O estudante franco-brasileiro Nicolas Lafargue, 22, estava, na noite da última sexta-feira (13), na casa de shows Bataclan –cenário do mais sangrento dos ataques a Paris naquele dia, com 89 dos 129 mortos confirmados. Ele sobreviveu à tragédia com ferimentos leves na cabeça.

Nicolas nasceu na Guiana Francesa, filho de mãe paraense e pai francês. Eles ainda vivem na sua terra natal, mas ele está na França para estudar geografia na faculdade Bordeaux Montaigne. Leia abaixo o seu relato.

Cheguei a Paris na sexta, às 9h, para encontrar alguns amigos. Um deles, Thomas, tinha duas entradas para o show do Eagles of Death Metal –um grupo de que gosto muito– no Bataclan.

Passadas duas horas de show, a gente escutou um barulho. Eu estava perto do bar; a princípio, pensei que eram fogos de artifício. Em segundos, começamos a ouvir gritos e todo mundo se jogou no chão. Os terroristas estavam atirando.

Eu me joguei no chão, e duas pessoas se deitaram em cima de mim. Todo mundo gritava. De vez em quando, os tiros paravam e a gente escutava os terroristas carregando as armas. Era um desespero que nunca tinha visto antes. O homem deitado em cima de mim disse que estava ferido, perdendo muito sangue e precisava ser atendido.
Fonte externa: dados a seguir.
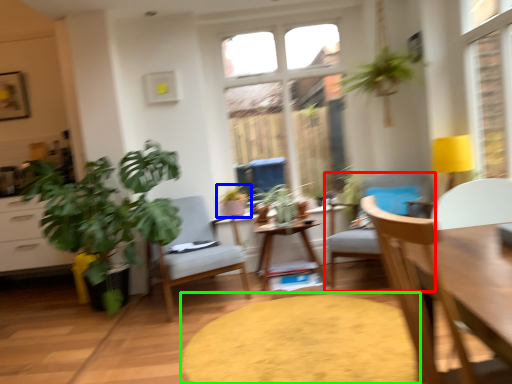
Question: Estimate the real-world distances between objects in this image. Which object is farther from chair (highlighted by a red box), houseplant (highlighted by a blue box) or round table (highlighted by a green box)?

Choices:
 (A) houseplant
 (B) round table

Answer: (A)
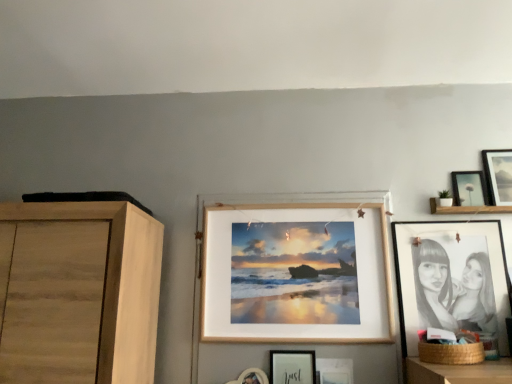
Question: In which direction should I rotate to look at matte wooden picture frame at center, marked as the fourth picture frame in a right-to-left arrangement?

Choices:
 (A) left
 (B) right

Answer: (B)

Question: From the image's perspective, is matte white picture frame at center, acting as the 1th picture frame starting from the left, over matte wooden picture frame at center, acting as the third picture frame starting from the left?

Choices:
 (A) yes
 (B) no

Answer: (A)

Question: Is matte white picture frame at center, which is the 6th picture frame from right to left, taller than matte wooden picture frame at center, acting as the third picture frame starting from the left?

Choices:
 (A) yes
 (B) no

Answer: (A)

Question: Would you say matte white picture frame at center, acting as the 1th picture frame starting from the left, is outside matte wooden picture frame at center, marked as the fourth picture frame in a right-to-left arrangement?

Choices:
 (A) yes
 (B) no

Answer: (A)

Question: Is matte white picture frame at center, which is the 6th picture frame from right to left, bigger than matte wooden picture frame at center, marked as the fourth picture frame in a right-to-left arrangement?

Choices:
 (A) yes
 (B) no

Answer: (A)

Question: From the image's perspective, is matte white picture frame at center, acting as the 1th picture frame starting from the left, below matte wooden picture frame at center, marked as the fourth picture frame in a right-to-left arrangement?

Choices:
 (A) yes
 (B) no

Answer: (B)

Question: Is matte white picture frame at center, acting as the 1th picture frame starting from the left, shorter than matte wooden picture frame at center, marked as the fourth picture frame in a right-to-left arrangement?

Choices:
 (A) no
 (B) yes

Answer: (A)

Question: Is wooden frame at center, positioned as the 5th picture frame in right-to-left order, positioned before matte black picture frame at upper right, the 2th picture frame positioned from the right?

Choices:
 (A) no
 (B) yes

Answer: (B)

Question: Considering the relative sizes of wooden frame at center, arranged as the 2th picture frame when viewed from the left, and matte black picture frame at upper right, which is the fifth picture frame from left to right, in the image provided, is wooden frame at center, arranged as the 2th picture frame when viewed from the left, shorter than matte black picture frame at upper right, which is the fifth picture frame from left to right,?

Choices:
 (A) yes
 (B) no

Answer: (B)

Question: Considering the relative sizes of wooden frame at center, positioned as the 5th picture frame in right-to-left order, and matte black picture frame at upper right, the 2th picture frame positioned from the right, in the image provided, is wooden frame at center, positioned as the 5th picture frame in right-to-left order, bigger than matte black picture frame at upper right, the 2th picture frame positioned from the right,?

Choices:
 (A) yes
 (B) no

Answer: (A)

Question: Is matte black picture frame at upper right, the 2th picture frame positioned from the right, completely or partially inside wooden frame at center, arranged as the 2th picture frame when viewed from the left?

Choices:
 (A) no
 (B) yes

Answer: (A)

Question: Does wooden frame at center, arranged as the 2th picture frame when viewed from the left, lie behind matte black picture frame at upper right, which is the fifth picture frame from left to right?

Choices:
 (A) no
 (B) yes

Answer: (A)

Question: Does wooden frame at center, positioned as the 5th picture frame in right-to-left order, have a greater width compared to matte black picture frame at upper right, the 2th picture frame positioned from the right?

Choices:
 (A) no
 (B) yes

Answer: (B)

Question: Can you confirm if matte black picture frame at upper right, which is the fifth picture frame from left to right, is shorter than wooden frame at center, positioned as the 5th picture frame in right-to-left order?

Choices:
 (A) no
 (B) yes

Answer: (B)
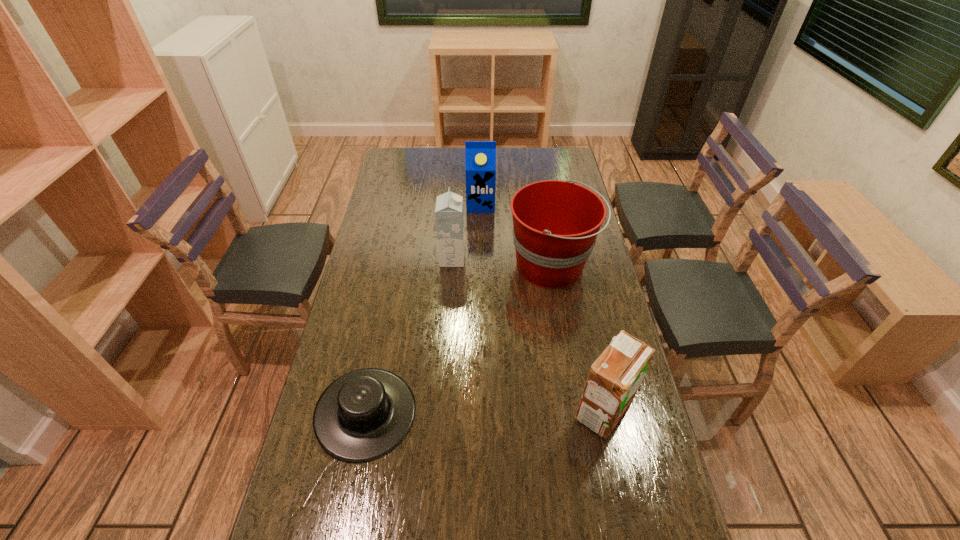
Choose which carton is the nearest neighbor to the bucket. Please provide its 2D coordinates. Your answer should be formatted as a tuple, i.e. [(x, y)], where the tuple contains the x and y coordinates of a point satisfying the conditions above.

[(449, 218)]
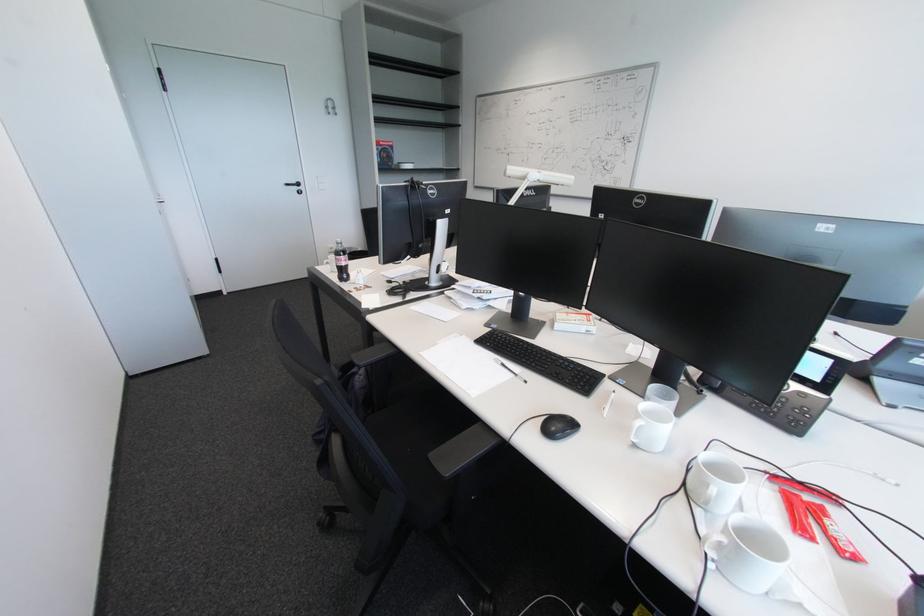
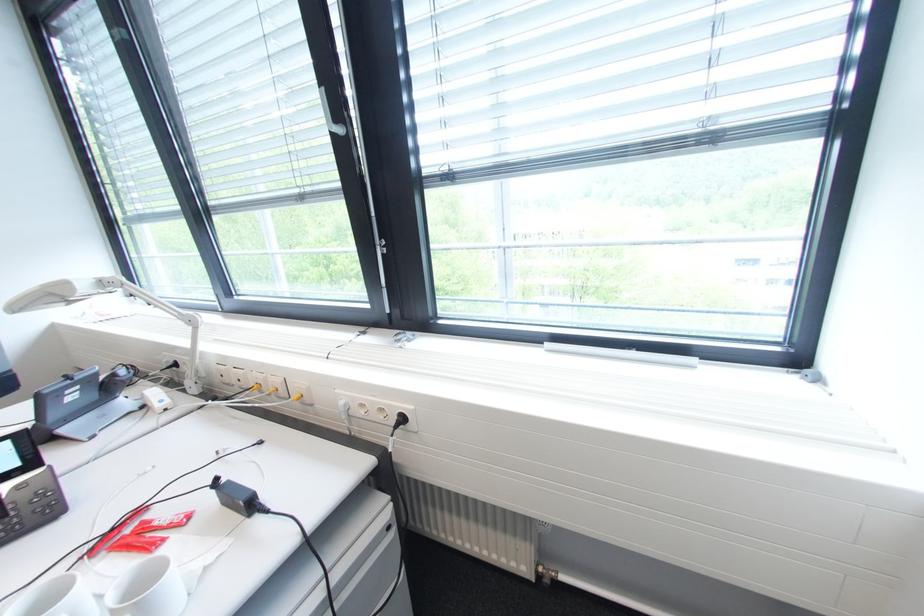
Where in the second image is the point corresponding to point (731, 474) from the first image?

(55, 601)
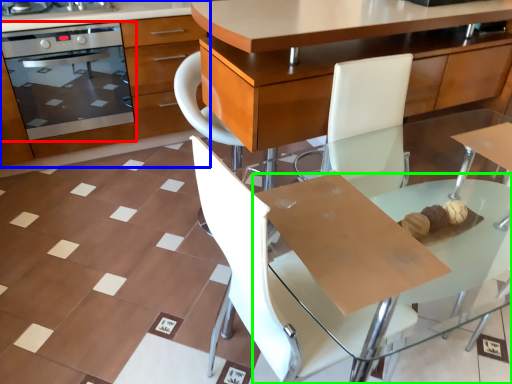
Question: Which is farther away from kitchen appliance (highlighted by a red box)? cabinetry (highlighted by a blue box) or round table (highlighted by a green box)?

Choices:
 (A) cabinetry
 (B) round table

Answer: (B)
Eu também comecei a sangrar.

Os terroristas continuaram atirando. Não sei quanto tempo isso durou -para mim, foram cinco minutos, mas quando a gente está nesse tipo de situação perde a noção do tempo. De repente, os tiros pararam.

O Bataclan é como se fosse uma sala de teatro –tem a parte de baixo, o palco e a parte de cima, com cadeiras. Uma mulher disse que os terroristas estavam subindo. Na hora, todo mundo se levantou e começou a fugir. Eu estava bem perto da porta de segurança e corri o mais rápido que pude para a saída. Na rua, continuei correndo sem parar.
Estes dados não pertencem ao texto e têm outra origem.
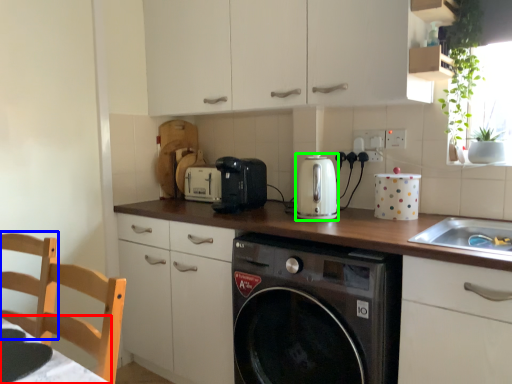
Question: Considering the real-world distances, which object is closest to table (highlighted by a red box)? chair (highlighted by a blue box) or kitchen appliance (highlighted by a green box).

Choices:
 (A) chair
 (B) kitchen appliance

Answer: (A)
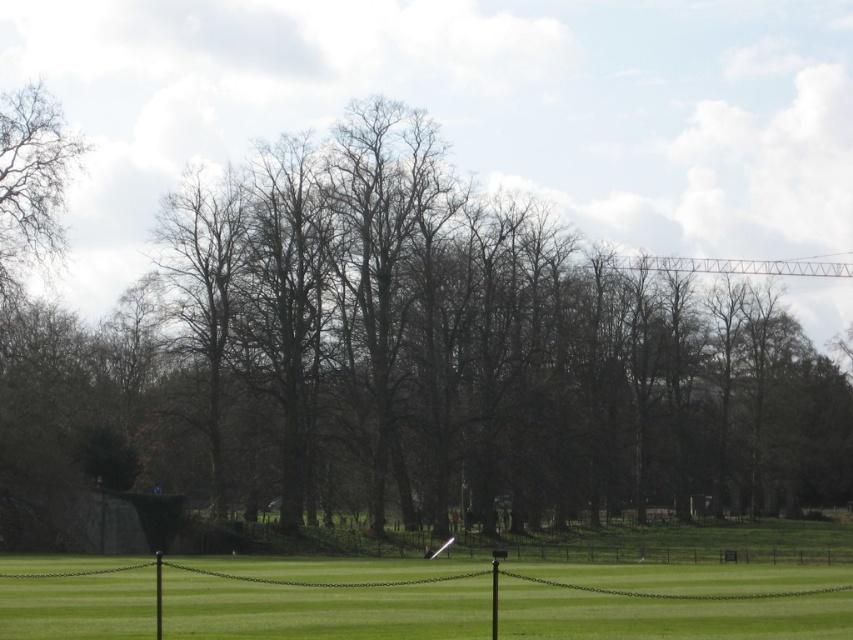
Question: Which object is positioned farthest from the bare branches at left?

Choices:
 (A) green grass at center
 (B) brown leafless tree at center

Answer: (B)

Question: Observing the image, what is the correct spatial positioning of brown leafless tree at center in reference to bare branches at left?

Choices:
 (A) below
 (B) above

Answer: (A)

Question: From the image, what is the correct spatial relationship of green grass at center in relation to bare branches at left?

Choices:
 (A) below
 (B) above

Answer: (A)

Question: Which of the following is the closest to the observer?

Choices:
 (A) brown leafless tree at center
 (B) green grass at center
 (C) bare branches at left

Answer: (B)

Question: Among these objects, which one is farthest from the camera?

Choices:
 (A) brown leafless tree at center
 (B) bare branches at left

Answer: (B)

Question: Is brown leafless tree at center below green grass at center?

Choices:
 (A) yes
 (B) no

Answer: (B)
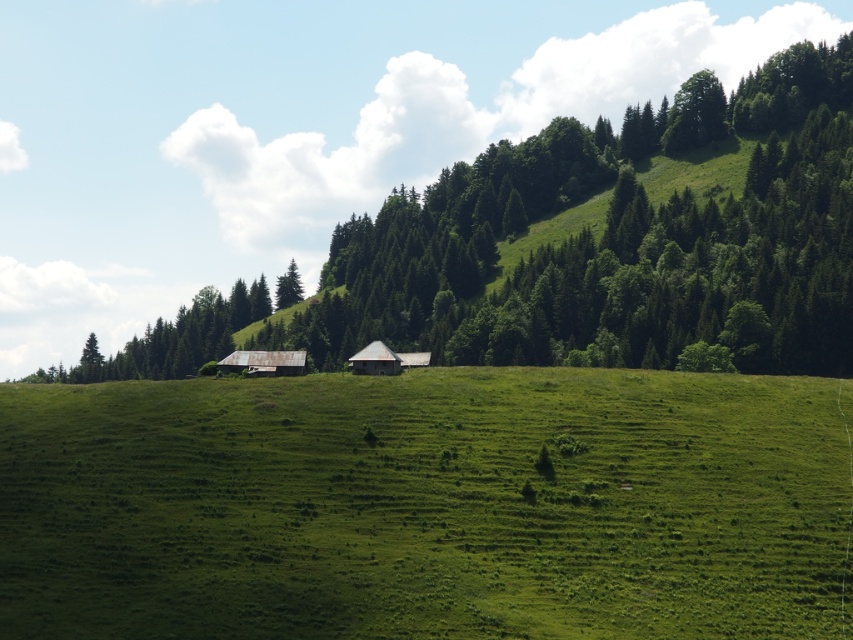
You are standing in the rural landscape and want to take a photo of both the point at coordinates (550, 128) and the point at coordinates (416, 362). Which point should you focus on first to ensure both are in sharp focus?

You should focus on the point at coordinates (550, 128) first because it is closer to the camera than the point at coordinates (416, 362). This ensures that both points will be in focus when using a camera with a fixed focal plane.

You are standing in the middle of the green grassy field at center and want to reach the rusty metal barn at center. Which direction should you move to get closer to the barn?

You should move upward because the green grassy field at center is below the rusty metal barn at center, so moving upward will bring you closer to the barn.

Consider the image. You are standing in the field and want to walk towards the rustic wooden barn at center. Which direction should you walk to avoid the green leafy trees at center first?

You should walk around the green leafy trees at center to reach the rustic wooden barn at center since the trees are closer to you than the barn.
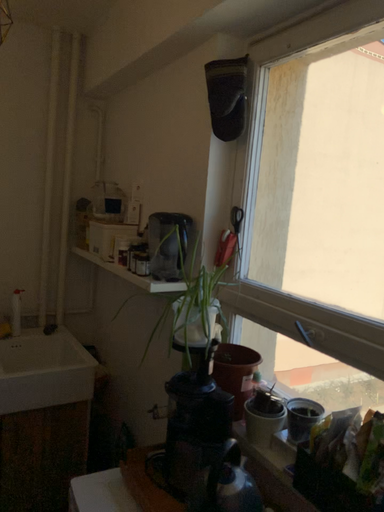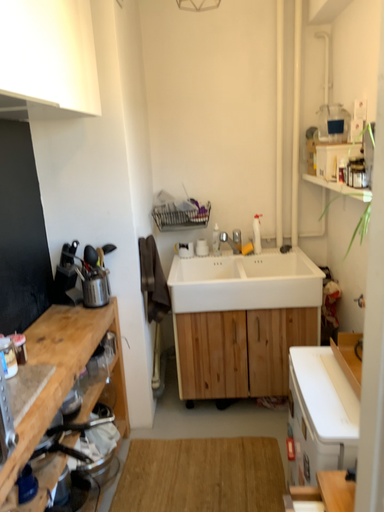
Question: How did the camera likely rotate when shooting the video?

Choices:
 (A) rotated left
 (B) rotated right

Answer: (A)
Perdi de vista o meu amigo. Queria ajudar as pessoas, mas tive medo de ser atingido. Entrei num apartamento próximo, onde havia uma pessoa ferida no chão. Outra pessoa, um jovem, viu que eu estava sangrando, me deu um pano com gelo para conter o sangramento e depois desapareceu. Decidi descer para a rua.

Nessa hora, meu amigo me ligou perguntando onde eu estava, se estava vivo. Subi a rua e ele estava do outro lado –a gente se abraçou, feliz de ter sobrevivido. Foi só fazer isso e os tiros recomeçaram.
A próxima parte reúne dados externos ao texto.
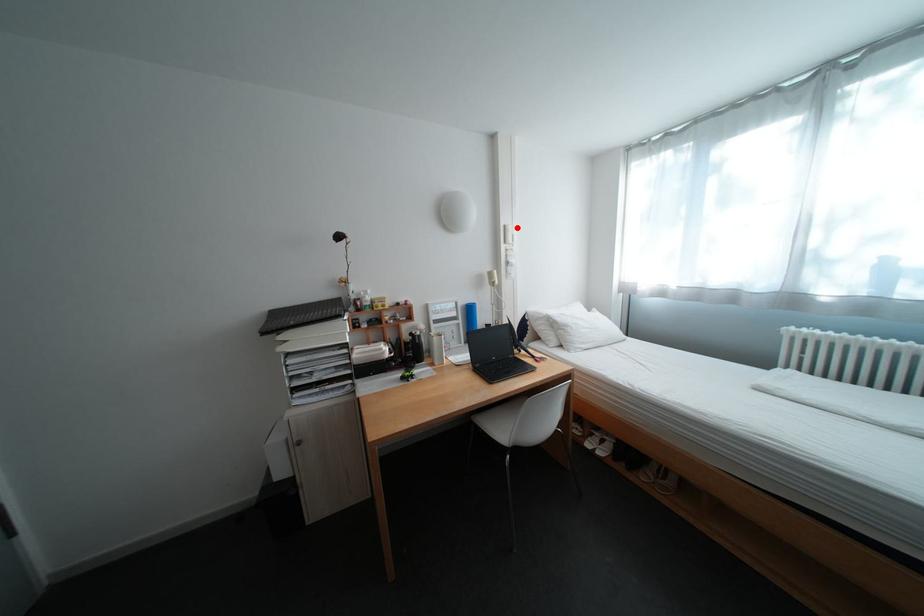
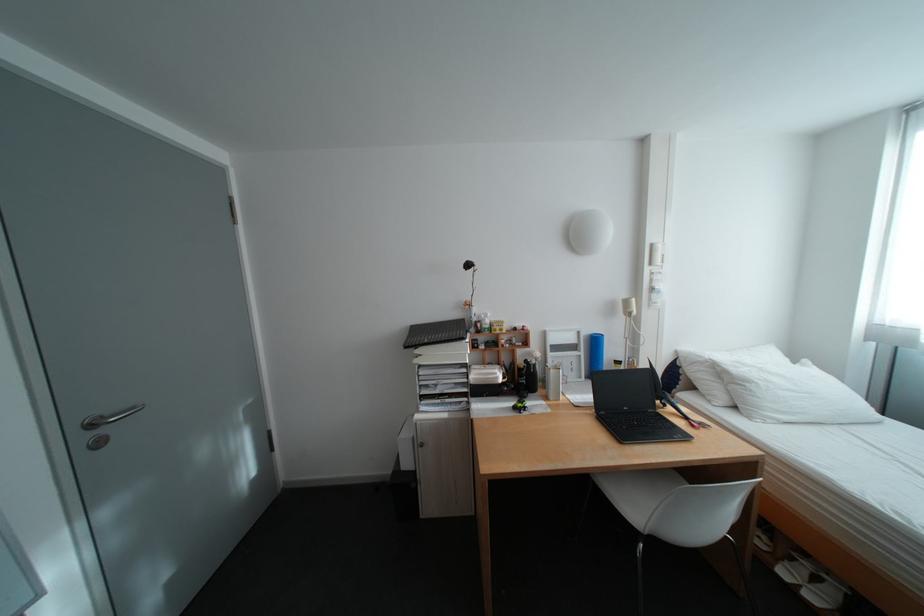
Locate, in the second image, the point that corresponds to the highlighted location in the first image.

(664, 246)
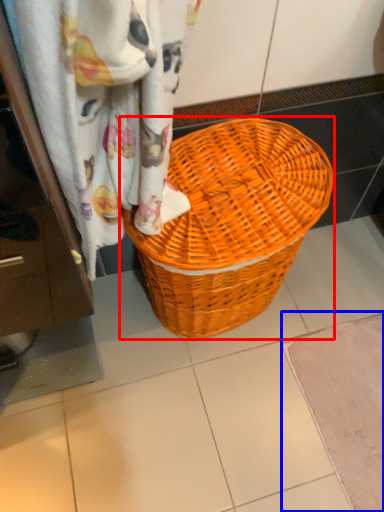
Question: Among these objects, which one is farthest to the camera, picnic basket (highlighted by a red box) or bath mat (highlighted by a blue box)?

Choices:
 (A) picnic basket
 (B) bath mat

Answer: (B)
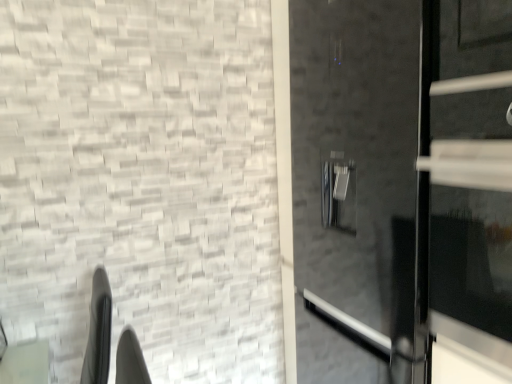
Question: From the image's perspective, is black glass door at right, the 2th door when ordered from back to front, positioned above or below glossy black door at right, which is counted as the second door, starting from the front?

Choices:
 (A) below
 (B) above

Answer: (B)

Question: Does point (431, 94) appear closer or farther from the camera than point (351, 231)?

Choices:
 (A) farther
 (B) closer

Answer: (B)

Question: In the image, is black glass door at right, the 2th door when ordered from back to front, on the left side or the right side of glossy black door at right, which is the 1th door from back to front?

Choices:
 (A) right
 (B) left

Answer: (B)

Question: From a real-world perspective, is glossy black door at right, which is the 1th door from back to front, above or below black glass door at right, which is the 1th door from front to back?

Choices:
 (A) below
 (B) above

Answer: (A)

Question: In the image, is glossy black door at right, which is counted as the second door, starting from the front, on the left side or the right side of black glass door at right, the 2th door when ordered from back to front?

Choices:
 (A) right
 (B) left

Answer: (A)

Question: Considering the positions of glossy black door at right, which is counted as the second door, starting from the front, and black glass door at right, which is the 1th door from front to back, in the image, is glossy black door at right, which is counted as the second door, starting from the front, wider or thinner than black glass door at right, which is the 1th door from front to back,?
Corremos para um restaurante bem perto do Bataclan e ficamos escondidos nos fundos por meia hora. Havia três feridos no chão, bombeiros, muitas pessoas aglomeradas. Os bombeiros atendiam os feridos e pediam que quem estivesse machucado tirasse a camisa –é por isso que estou sem camisa na foto. Me deram uma cobertura que parecia de alumínio e me mandaram ao hospital, de ambulância.

Fui atendido rapidamente e vi muita gente ferida chegando. Um dos médicos disse que meu ferimento não era grave. Fui levado a um quarto e fiquei lá por uma noite.

Minha mãe não soube imediatamente do acontecido –foi minha irmã que viu minha foto sem camisa e disse a ela, que ficou num desespero enorme. Consegui ligar depois para explicar que estava tudo bem, que o ferimento não era grave.

Estou no segundo ano do mestrado. Vou concluir os estudos, mas depois acho que vou voltar para minha casa na Guiana Francesa. Tentarei arranjar um trabalho lá, para ficar perto da minha mãe e da minha família.


Matéria publicada originalmente no jornal Folha de S.Paulo (19/11/2015).